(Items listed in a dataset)
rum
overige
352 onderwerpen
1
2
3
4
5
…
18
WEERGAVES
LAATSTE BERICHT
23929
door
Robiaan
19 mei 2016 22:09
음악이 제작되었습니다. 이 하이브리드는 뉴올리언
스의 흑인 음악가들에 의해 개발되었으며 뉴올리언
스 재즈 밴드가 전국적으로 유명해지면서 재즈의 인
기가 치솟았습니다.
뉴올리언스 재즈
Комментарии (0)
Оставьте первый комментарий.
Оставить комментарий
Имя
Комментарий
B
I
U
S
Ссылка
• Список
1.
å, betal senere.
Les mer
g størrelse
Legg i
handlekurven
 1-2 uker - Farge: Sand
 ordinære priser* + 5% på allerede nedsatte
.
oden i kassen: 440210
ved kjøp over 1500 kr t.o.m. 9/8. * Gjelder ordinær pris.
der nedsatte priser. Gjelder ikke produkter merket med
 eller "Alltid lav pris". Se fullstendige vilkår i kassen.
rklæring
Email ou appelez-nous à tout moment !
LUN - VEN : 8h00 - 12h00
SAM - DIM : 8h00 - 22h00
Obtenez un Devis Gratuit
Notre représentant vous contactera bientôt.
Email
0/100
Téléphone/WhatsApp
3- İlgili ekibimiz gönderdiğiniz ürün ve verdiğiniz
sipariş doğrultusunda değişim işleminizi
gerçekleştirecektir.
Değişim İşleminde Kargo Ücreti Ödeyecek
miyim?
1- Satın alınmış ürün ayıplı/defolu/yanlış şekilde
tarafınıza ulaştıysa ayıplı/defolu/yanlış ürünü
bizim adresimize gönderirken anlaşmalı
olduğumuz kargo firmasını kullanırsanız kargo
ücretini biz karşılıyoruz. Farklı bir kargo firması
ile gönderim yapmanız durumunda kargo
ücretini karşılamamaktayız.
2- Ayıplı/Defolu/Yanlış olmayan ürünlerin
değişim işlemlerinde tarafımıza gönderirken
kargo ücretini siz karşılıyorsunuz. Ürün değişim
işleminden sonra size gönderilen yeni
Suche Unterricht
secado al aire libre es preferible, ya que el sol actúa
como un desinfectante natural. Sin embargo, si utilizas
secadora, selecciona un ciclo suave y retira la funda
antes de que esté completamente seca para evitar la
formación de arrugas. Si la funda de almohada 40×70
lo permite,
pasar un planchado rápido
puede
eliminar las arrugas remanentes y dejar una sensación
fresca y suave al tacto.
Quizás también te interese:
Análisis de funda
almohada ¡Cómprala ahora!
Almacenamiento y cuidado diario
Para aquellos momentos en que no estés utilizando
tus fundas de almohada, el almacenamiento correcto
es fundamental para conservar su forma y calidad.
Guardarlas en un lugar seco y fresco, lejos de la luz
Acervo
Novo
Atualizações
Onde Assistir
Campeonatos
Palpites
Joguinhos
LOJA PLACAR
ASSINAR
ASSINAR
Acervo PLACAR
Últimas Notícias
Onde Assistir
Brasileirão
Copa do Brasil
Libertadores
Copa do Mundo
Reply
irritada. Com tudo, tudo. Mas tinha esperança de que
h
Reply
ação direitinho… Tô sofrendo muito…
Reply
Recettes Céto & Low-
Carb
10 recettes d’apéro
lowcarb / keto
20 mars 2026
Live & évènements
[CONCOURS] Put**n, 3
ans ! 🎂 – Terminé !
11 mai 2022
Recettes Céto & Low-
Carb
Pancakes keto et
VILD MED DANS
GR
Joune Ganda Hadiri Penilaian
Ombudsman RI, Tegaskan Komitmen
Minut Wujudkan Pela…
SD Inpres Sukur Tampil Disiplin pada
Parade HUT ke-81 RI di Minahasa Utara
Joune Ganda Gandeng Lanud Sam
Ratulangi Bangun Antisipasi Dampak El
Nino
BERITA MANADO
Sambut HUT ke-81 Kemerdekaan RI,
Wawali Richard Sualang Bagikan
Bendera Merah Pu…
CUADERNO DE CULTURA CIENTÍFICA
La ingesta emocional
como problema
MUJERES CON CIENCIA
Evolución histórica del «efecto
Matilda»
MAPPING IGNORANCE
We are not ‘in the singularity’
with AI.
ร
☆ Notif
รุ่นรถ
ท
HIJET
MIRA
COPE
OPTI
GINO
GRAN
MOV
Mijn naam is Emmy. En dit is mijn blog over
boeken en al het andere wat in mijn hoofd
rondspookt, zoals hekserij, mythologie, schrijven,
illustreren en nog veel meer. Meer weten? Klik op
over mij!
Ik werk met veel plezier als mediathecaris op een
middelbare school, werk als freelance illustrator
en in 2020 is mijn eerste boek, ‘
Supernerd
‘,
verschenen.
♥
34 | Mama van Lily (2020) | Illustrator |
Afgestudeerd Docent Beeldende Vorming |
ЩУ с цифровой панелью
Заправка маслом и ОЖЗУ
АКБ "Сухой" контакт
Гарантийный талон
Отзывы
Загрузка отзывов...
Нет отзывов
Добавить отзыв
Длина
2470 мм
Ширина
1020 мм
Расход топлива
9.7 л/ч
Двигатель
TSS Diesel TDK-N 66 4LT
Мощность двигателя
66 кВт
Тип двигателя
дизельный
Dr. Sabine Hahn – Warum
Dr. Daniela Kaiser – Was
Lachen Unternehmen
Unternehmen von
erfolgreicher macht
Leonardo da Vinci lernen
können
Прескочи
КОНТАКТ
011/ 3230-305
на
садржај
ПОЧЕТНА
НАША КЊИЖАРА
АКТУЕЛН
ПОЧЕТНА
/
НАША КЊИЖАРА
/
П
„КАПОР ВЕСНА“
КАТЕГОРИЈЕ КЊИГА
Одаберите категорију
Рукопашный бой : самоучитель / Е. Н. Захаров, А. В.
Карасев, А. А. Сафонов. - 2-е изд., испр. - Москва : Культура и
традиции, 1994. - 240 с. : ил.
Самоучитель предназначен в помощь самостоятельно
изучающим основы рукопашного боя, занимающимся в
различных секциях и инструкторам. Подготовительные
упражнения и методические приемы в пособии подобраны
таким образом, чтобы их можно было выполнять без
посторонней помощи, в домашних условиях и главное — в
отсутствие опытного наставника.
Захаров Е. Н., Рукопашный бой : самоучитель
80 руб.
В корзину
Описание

## Task to carry out
For the string "Joune", filter the data and copy out each line where it occurs.

## Written response
Joune Ganda Hadiri Penilaian
Joune Ganda Gandeng Lanud Sam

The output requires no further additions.